WOMEN PRISONERS IN NEW YORK

The problem of the arrested woman is one of the baffling difficulties which the police of our large cities face. How New York handles one phase of it is noted in the recent annual report of the Women’s Prison Association of this city. Matrons are assigned to nineteen of the police stations in Manhattan and the Bronx. Women arrested in any of the fifty-two precincts in these boroughs are transferred to one of these station houses.

In Brooklyn, Queens and Richmond the same plan is followed, for but ten of the fifty-three station houses have matrons. Women offenders, after being taken from the station house of the precinct in which they are arrested, to the nearest station having a matron must be again transferred to court. Of this the report says: “This dragging of women from station house to station house is most demoralizing to prisoners, officers and the general public.”

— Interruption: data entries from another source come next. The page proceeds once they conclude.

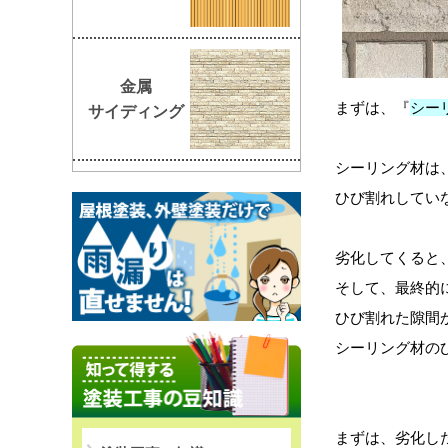
金属
まずは、『
シー
サイディング
シーリング材は
ひび割れしてい
劣化してくると
そして、最終的
ひび割れた隙間
シーリング材の
まずは、劣化し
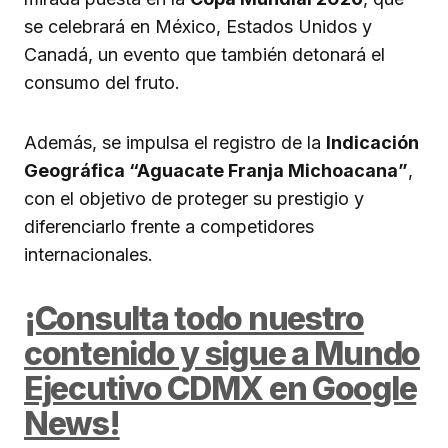
se celebrará en México, Estados Unidos y
Canadá, un evento que también detonará el
consumo del fruto.
Además, se impulsa el registro de la
Indicación
Geográfica “Aguacate Franja Michoacana”
,
con el objetivo de proteger su prestigio y
diferenciarlo frente a competidores
internacionales.
¡Consulta todo nuestro
contenido y sigue a Mundo
Ejecutivo CDMX en Google
News!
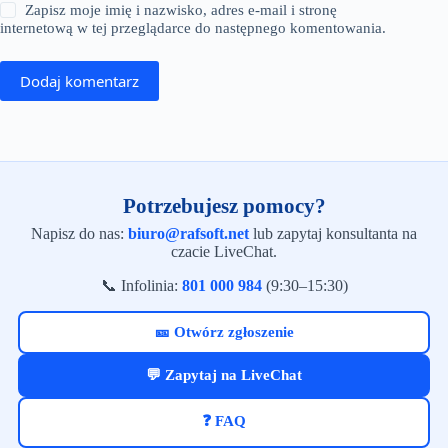
Zapisz moje imię i nazwisko, adres e-mail i stronę
internetową w tej przeglądarce do następnego komentowania.
Dodaj komentarz
Potrzebujesz pomocy?
Napisz do nas:
biuro@rafsoft.net
lub zapytaj konsultanta na
czacie LiveChat.
📞 Infolinia:
801 000 984
(9:30–15:30)
🎫 Otwórz zgłoszenie
💬 Zapytaj na LiveChat
❓ FAQ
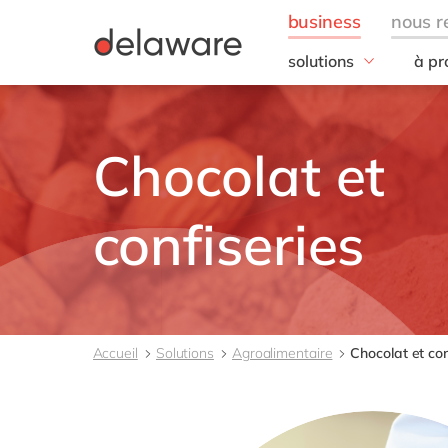
solutions
à pr
besoins de l'entrepris
Notr
IT
20 a
Chocolat et
Opérations
Notr
Finance
Notr
Ressources humaines
Resp
confiseries
Entr
Vente, marketing & se
toutes nos solutions
Accueil
Solutions
Agroalimentaire
Chocolat et con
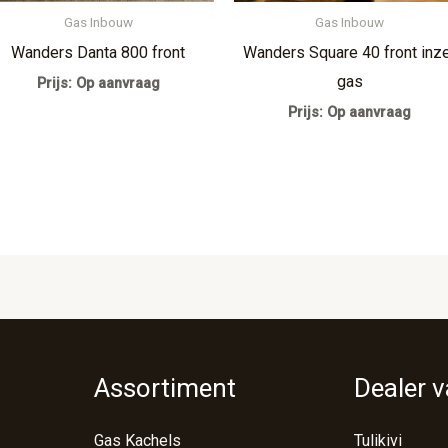
Gas Inbouw
Gas Inbouw
Wanders Danta 800 front
Wanders Square 40 front inz
gas
Prijs: Op aanvraag
Prijs: Op aanvraag
Assortiment
Dealer 
Gas Kachels
Tulikivi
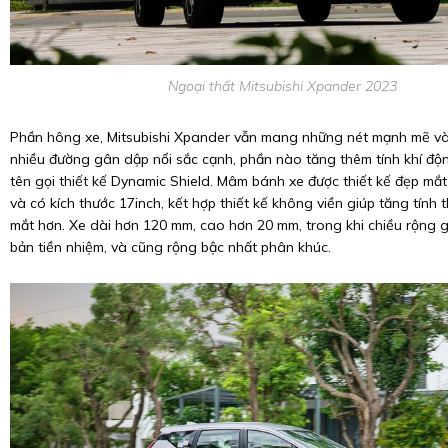
Ngoại thất Mitsubishi Xpander 2023
Phần hông xe, Mitsubishi Xpander vẫn mang những nét mạnh mẽ và 
nhiều đường gân dập nổi sắc cạnh, phần nào tăng thêm tính khí đ
tên gọi thiết kế Dynamic Shield. Mâm bánh xe được thiết kế đẹp mắ
và có kích thước 17inch, kết hợp thiết kế không viền giúp tăng tính 
mắt hơn. Xe dài hơn 120 mm, cao hơn 20 mm, trong khi chiều rộng g
bản tiền nhiệm, và cũng rộng bậc nhất phân khúc.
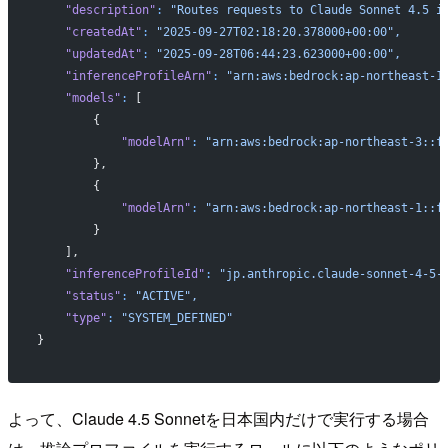
    "description"
:
 "Routes requests to Claude Sonnet 4.5 i
    "createdAt"
:
 "2025-09-27T02:18:20.378000+00:00",
    "updatedAt"
:
 "2025-09-28T06:44:23.623000+00:00",
    "inferenceProfileArn"
:
 "arn:aws:bedrock:ap-northeast-1
    "models"
:
 [
        {
            "modelArn"
:
 "arn:aws:bedrock:ap-northeast-3::f
        },
        {
            "modelArn"
:
 "arn:aws:bedrock:ap-northeast-1::f
        }
    ],
    "inferenceProfileId"
:
 "jp.anthropic.claude-sonnet-4-5-
    "status"
:
 "ACTIVE",
    "type"
:
 "SYSTEM_DEFINED"
}
よって、Claude 4.5 Sonnetを日本国内だけで実行する場合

Of the nineteen precinct station houses to which matrons are assigned only five, says the report, have properly ventilated and sanitary prisons for either sex. In five of the police stations the report goes on, the prisons for both sexes are in the same corridor, and men and women can converse freely. To quote again: “From the fact that thousands of prisoners and officers have been lodged in them for many years, 70 per cent of our station houses are unsanitary and can never be made otherwise. Over 130,000 men and women prisoners in all stages of disease and dirt pass through them yearly. Many are lodged for hours in their prisons and leave behind them disease germs of every kind. Thus the prisoner becomes not only a danger to his successor but may become a prey to the condition of his or her predecessor.”